[START OF Selected excerpt]
“Terrestrial Paths and Restored Memories: Art, Craft, and Collective Histories at MUAC.”
Full lecture is here:
The Museo Universitario Arte Contemporáneo, widely known as MUAC, located on the campus of the Universidad Nacional Autónoma de México in Mexico City. Opened to the public in November of 2008 as part of UNAM’s Centro Cultural Universitario. It was conceived as the first public museum in Mexico designed specifically to collect, research, and exhibit contemporary art. While other institutions in Mexico had presented modern and contemporary practices, MUAC was distinctive in dedicating itself institutionally and architecturally to art produced from the second half of the twentieth century to the present. The museum houses and develops UNAM’s collection of contemporary art, which focuses particularly on works created from 1952 onward, a date that corresponds to the consolidation of postwar artistic practices in Mexico.
The building itself, designed by the Mexican architect Teodoro González de León, plays an important role in shaping the visitor’s experience. González de León was known for his use of monumental concrete forms and his engagement with modernist architectural language. At MUAC, the architecture balances monumentality with flexibility. The galleries are expansive and adaptable, allowing for installations, large-scale sculpture, video, and experimental display formats. The museum’s location within Ciudad Universitaria (recognized as a UNESCO World Heritage site) further situates it within a historically and culturally significant environment. As part of a major public university, MUAC is not only a museum but also a research center and pedagogical space, fostering dialogue between artists, scholars, students, and the broader public.
[END OF Selected excerpt]
### Problems and tasks
1. In the text about MUAC, which architect designed the museum building?
2. Write the next paragraph of the text about MUAC, picking up after its final sentence.
[START OF Data extract]
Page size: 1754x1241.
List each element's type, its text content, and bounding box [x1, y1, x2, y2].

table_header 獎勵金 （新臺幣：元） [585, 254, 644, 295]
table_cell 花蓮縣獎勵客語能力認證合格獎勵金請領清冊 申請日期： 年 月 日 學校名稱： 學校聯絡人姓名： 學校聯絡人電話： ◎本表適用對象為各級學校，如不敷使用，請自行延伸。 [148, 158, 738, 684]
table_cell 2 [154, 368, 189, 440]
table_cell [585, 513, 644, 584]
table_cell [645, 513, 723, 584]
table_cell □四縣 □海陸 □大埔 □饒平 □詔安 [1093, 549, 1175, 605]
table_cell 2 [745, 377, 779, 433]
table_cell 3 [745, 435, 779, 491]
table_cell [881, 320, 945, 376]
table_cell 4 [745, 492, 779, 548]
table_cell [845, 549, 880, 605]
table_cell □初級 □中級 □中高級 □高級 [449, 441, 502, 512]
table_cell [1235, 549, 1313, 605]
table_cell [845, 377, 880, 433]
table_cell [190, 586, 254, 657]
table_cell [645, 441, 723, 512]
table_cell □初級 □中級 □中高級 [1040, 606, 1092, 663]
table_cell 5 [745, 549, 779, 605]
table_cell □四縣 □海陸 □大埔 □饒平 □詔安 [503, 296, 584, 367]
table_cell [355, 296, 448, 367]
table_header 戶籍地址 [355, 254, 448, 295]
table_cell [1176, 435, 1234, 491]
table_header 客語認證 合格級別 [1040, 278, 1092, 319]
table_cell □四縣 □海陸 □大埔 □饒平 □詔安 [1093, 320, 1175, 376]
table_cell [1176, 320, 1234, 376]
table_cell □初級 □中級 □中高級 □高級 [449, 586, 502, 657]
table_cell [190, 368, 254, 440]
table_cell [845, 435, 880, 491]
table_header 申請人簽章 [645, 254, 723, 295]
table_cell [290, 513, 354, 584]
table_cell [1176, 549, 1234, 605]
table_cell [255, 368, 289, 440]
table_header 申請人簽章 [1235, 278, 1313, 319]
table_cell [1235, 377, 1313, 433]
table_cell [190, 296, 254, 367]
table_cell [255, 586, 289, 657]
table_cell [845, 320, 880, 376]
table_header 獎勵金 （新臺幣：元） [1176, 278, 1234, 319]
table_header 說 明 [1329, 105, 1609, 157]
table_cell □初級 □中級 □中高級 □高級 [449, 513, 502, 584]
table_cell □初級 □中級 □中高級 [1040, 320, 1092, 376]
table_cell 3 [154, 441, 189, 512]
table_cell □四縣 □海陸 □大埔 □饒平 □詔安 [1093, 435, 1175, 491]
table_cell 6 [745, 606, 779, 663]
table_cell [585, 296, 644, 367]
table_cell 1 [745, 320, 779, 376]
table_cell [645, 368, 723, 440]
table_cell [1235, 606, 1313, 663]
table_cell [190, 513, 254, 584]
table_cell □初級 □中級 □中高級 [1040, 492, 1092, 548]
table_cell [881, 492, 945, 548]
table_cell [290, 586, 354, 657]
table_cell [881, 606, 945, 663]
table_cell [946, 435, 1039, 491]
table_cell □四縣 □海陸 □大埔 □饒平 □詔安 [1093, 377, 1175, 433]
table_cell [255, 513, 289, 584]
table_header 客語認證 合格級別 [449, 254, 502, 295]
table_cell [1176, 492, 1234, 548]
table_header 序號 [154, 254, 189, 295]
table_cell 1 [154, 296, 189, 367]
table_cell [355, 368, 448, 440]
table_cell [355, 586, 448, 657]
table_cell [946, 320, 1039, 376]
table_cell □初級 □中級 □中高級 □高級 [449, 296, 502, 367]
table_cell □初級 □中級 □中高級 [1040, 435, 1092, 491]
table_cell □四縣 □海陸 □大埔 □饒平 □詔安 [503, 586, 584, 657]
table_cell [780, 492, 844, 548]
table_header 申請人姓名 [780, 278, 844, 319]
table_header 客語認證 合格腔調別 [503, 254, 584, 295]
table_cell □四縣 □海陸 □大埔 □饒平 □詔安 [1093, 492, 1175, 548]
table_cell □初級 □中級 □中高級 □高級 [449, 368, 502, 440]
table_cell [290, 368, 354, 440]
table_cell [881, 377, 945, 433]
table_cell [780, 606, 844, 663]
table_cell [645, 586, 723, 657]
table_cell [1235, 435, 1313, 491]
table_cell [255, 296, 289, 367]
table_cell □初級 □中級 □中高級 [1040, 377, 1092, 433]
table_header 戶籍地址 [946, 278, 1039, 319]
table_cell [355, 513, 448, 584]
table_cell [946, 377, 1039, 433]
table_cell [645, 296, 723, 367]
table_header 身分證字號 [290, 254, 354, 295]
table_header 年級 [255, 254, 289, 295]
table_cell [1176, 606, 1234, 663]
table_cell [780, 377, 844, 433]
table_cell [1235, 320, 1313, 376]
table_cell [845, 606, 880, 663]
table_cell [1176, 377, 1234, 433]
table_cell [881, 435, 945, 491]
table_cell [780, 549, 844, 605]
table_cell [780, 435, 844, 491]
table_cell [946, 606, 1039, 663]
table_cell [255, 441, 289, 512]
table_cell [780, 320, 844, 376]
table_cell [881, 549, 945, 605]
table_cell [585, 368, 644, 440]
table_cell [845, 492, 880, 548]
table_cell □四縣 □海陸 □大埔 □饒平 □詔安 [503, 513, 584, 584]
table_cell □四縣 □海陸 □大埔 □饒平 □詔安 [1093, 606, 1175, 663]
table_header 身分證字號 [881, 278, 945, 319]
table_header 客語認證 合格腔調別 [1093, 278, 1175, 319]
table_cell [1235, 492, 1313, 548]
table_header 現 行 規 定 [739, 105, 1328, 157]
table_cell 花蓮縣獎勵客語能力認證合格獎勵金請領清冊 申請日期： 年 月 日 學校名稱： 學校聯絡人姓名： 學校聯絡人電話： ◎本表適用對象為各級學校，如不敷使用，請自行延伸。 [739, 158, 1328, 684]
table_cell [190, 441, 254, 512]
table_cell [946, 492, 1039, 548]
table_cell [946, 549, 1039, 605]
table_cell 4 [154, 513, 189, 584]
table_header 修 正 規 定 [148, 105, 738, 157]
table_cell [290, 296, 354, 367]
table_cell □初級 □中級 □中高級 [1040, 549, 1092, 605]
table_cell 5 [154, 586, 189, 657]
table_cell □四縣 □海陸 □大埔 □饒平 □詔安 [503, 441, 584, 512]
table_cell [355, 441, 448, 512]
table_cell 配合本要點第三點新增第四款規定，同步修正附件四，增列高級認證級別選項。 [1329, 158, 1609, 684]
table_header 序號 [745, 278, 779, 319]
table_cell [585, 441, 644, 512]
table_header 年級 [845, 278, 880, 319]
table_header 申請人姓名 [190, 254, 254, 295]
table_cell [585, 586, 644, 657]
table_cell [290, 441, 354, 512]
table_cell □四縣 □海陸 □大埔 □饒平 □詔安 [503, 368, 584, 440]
[END OF Data extract]
### Expected responses
1. Teodoro González de León

2.
The last time I was here I met AI Wei Wei at the opening of his exhibition Restablecer Memorias in 2019. This project brought together works by the Chinese artist that explore constructions of social memory, cultural destruction, and collective responsibility across different historical and geographic contexts.
In this exhibition, Ai Weiwei addressed the construction of social memory through works that explore cultural destruction, trauma, and collective remembrance across very different contexts. The title Restablecer Memorias underscores the artist’s interest in how societies remember and forget, and in the obligations that memory imposes on the present and future.
One of the central works in the exhibition was Salón Ancestral de la Familia Wang (2015), a four-hundred-year-old wooden temple from the Ming dynasty. This structure serves as a powerful readymade that encapsulates multiple layers of historical loss: the destruction of cultural heritage during periods of political upheaval in China, the erosion of traditional rural life, and the commodification of cultural artifacts. By presenting this ancestral hall within the museum space, Ai Weiwei makes visible the consequences of historical violence and the fragile status of cultural memory itself.
In conjunction with this historical piece, the exhibition incorporated more recent work that engages directly with Mexican social realities. After visiting Mexico in 2016, Ai Weiwei initiated a project focused on the disappearance of the 43 students from the Escuela Normal Rural de Ayotzinapa in 2014. This component of the exhibition included a documentary film and a series of large portraits made with Lego pieces. These portraits functioned both as individual commemorations of the missing students and as a broader meditation on the personal and social consequences of enforced disappearance. The use of Lego—an everyday material assembled through collective effort—emphasized the participatory dimensions of memory and the necessity of assembling narratives that must resist erasure.


Una modernidad hecha a mano (A Modernity Made by Hand)
There was also the exhibition Una Modernidad Hecha a Mano (A Modernity Made by Hand) from 2022, curated by Ana Elena Mallet, which offered a comprehensive exploration of the development of Mexican design from the early 1950s through 2022, with particular emphasis on the intersection of handcrafted methods and modernist design principles.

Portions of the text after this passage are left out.